IRRIGATION MANAGEMENT AND AUTOMATION FOR INCREASED WATER USE EFFICIENCY
Location: Soil and Water Management Research
Project Number: 6209-13000-012-00
Start Date: Jan 10, 2007
End Date: May 19, 2010
Determine methods for improved quantification of evapotranspiration (ET) and crop coefficients under all constraints in order to improve irrigation scheduling and water use efficiency. Develop remote sensing technologies and tools designed for improved prediction of crop water use and water stress at field and watershed spatial scales. Develop, test, and implement feedback systems for spatially and temporally variable irrigation application of water and nutrients, and develop, test and implement improved sensors for soil water content and plant stress. Develop and validate remote sensing technologies and procedures to enhance spatially and temporally variable crop water status feedback systems for use in variable rate irrigation systems. Quantify and improve crop water use efficiency in dryland/irrigated cropping systems in relation to tillage, irrigation, and crop management practices.
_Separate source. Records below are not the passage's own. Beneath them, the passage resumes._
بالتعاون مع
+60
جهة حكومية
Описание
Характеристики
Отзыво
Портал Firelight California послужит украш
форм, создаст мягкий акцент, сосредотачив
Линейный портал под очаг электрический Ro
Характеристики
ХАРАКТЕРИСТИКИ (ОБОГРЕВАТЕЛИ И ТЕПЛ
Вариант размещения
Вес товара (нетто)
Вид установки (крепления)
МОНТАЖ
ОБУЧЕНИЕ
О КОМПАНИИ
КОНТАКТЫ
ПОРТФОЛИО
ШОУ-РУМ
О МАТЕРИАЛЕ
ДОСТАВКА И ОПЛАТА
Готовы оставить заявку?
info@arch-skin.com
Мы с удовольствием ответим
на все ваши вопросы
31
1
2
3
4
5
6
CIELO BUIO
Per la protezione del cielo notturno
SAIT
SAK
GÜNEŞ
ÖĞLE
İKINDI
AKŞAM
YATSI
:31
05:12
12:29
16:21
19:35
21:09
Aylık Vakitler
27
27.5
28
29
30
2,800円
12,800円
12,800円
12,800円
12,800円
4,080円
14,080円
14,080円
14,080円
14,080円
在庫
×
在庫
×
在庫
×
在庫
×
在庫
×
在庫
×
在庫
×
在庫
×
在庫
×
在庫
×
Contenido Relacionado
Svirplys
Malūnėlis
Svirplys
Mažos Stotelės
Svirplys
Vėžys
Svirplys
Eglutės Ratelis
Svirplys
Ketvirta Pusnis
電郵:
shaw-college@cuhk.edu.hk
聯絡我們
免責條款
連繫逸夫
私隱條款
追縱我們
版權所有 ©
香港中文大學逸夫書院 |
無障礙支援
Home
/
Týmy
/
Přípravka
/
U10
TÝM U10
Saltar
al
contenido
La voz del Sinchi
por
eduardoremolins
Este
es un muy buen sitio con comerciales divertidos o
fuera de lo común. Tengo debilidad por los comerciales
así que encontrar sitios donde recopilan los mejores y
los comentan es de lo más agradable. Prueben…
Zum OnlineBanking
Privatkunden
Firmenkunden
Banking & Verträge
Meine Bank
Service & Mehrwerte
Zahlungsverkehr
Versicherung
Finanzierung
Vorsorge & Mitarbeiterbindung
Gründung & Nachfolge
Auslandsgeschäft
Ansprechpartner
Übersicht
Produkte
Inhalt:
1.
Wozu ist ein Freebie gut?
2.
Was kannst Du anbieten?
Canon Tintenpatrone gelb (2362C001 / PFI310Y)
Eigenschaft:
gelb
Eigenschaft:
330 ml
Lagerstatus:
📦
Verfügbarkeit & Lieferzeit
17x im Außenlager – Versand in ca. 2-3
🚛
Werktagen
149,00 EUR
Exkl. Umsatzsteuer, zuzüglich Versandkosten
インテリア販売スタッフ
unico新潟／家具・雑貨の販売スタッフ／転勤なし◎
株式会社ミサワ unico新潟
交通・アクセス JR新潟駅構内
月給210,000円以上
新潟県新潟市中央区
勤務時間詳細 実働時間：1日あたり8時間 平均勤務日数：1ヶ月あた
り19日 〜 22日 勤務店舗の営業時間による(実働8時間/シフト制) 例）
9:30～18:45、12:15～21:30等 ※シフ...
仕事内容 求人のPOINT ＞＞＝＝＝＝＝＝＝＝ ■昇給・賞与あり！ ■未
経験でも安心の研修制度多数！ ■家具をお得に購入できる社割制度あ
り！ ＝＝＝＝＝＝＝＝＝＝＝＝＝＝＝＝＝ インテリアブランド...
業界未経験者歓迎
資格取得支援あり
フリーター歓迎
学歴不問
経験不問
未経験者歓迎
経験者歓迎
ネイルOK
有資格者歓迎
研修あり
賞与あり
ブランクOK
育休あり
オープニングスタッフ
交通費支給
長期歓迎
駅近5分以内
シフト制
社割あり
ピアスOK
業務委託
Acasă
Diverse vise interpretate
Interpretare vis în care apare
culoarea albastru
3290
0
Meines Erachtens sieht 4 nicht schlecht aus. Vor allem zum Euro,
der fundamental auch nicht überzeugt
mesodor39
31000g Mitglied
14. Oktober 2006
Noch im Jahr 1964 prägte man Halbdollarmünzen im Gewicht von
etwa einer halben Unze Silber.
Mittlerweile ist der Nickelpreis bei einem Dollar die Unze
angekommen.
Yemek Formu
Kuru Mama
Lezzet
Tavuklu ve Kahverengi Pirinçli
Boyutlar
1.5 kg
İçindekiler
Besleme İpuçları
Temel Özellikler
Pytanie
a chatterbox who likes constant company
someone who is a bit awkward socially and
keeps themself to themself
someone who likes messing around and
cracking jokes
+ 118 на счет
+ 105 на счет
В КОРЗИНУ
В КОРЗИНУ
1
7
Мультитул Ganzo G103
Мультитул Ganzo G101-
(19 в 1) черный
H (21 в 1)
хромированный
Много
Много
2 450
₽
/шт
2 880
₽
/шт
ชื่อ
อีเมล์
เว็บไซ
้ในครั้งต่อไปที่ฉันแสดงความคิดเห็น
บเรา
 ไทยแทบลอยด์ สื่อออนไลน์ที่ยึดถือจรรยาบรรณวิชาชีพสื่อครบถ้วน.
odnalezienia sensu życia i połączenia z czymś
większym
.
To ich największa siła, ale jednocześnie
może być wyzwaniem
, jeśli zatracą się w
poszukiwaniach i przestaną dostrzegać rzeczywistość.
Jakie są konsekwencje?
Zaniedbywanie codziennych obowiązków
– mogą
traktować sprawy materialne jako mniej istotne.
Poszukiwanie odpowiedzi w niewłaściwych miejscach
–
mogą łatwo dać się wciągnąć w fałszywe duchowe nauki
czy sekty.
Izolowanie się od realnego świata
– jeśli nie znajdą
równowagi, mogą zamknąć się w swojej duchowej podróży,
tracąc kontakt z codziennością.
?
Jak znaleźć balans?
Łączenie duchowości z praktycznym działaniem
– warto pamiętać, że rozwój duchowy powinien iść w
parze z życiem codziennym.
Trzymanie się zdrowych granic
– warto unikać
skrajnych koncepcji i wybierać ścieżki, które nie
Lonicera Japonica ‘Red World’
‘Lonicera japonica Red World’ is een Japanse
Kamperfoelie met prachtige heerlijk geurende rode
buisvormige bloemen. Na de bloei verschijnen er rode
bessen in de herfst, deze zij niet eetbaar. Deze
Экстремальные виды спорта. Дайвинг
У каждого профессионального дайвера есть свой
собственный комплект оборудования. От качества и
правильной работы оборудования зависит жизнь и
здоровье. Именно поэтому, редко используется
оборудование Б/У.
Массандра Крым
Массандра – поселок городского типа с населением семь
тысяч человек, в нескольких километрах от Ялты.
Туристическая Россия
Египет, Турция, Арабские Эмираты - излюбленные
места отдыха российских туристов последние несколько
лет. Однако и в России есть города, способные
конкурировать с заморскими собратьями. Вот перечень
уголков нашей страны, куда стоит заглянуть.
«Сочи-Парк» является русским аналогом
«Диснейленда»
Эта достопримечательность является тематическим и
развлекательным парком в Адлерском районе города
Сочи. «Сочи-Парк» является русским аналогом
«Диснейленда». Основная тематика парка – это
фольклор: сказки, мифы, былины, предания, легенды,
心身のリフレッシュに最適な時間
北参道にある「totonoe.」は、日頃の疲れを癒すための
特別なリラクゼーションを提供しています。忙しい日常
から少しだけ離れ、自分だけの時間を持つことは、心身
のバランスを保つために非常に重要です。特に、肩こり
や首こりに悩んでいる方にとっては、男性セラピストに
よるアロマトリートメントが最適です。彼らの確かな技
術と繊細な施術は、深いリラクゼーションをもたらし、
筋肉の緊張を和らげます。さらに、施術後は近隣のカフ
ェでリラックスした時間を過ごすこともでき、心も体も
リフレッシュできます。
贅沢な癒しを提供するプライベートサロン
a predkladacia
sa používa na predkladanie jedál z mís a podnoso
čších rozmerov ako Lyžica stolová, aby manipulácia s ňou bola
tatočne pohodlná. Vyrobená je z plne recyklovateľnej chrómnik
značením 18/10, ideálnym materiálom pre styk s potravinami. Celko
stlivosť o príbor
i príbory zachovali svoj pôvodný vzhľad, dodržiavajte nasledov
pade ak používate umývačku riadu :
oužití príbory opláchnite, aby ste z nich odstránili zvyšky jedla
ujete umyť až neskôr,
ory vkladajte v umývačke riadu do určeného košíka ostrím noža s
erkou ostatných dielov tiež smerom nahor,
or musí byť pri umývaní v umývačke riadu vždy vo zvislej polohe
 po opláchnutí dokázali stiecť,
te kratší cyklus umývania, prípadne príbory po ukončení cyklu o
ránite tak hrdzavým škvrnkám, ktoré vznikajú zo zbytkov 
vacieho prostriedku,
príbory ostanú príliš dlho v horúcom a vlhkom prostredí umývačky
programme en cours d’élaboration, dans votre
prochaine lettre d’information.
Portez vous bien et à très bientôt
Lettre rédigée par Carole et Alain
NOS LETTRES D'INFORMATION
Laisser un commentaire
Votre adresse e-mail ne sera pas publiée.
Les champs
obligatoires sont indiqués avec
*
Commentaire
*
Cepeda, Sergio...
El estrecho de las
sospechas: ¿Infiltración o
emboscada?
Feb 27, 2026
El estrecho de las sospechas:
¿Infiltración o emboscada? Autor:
Research approaches include determinations of crop water use by soil water balance techniques (weighing lysimeters and neutron scattering methods) in practically all experiments, which include variations in irrigation method (subsurface drip at several depths and spacings, sprinkler, and low energy precision application or LEPA), irrigation amount (full and two to three levels of deficit), tillage (no-tillage, conventional, strip till, etc.), and/or crop and crop rotation, including rotation between irrigated and dryland cropping. Automatic irrigation systems based on sensing of crop status are designed/engineered and tested for ability to control crop water use efficiency and yield, thus reducing management expense (time and effort) while allowing management to control irrigation for best profitability and optimum water use. Key in this effort is evaluation and design of new crop and soil water status sensors. Remote sensing approaches to water use prediction are expected to improve energy balance modeling methods to make them useful for managers at farm, irrigation project, and watershed scales, and for policy makers.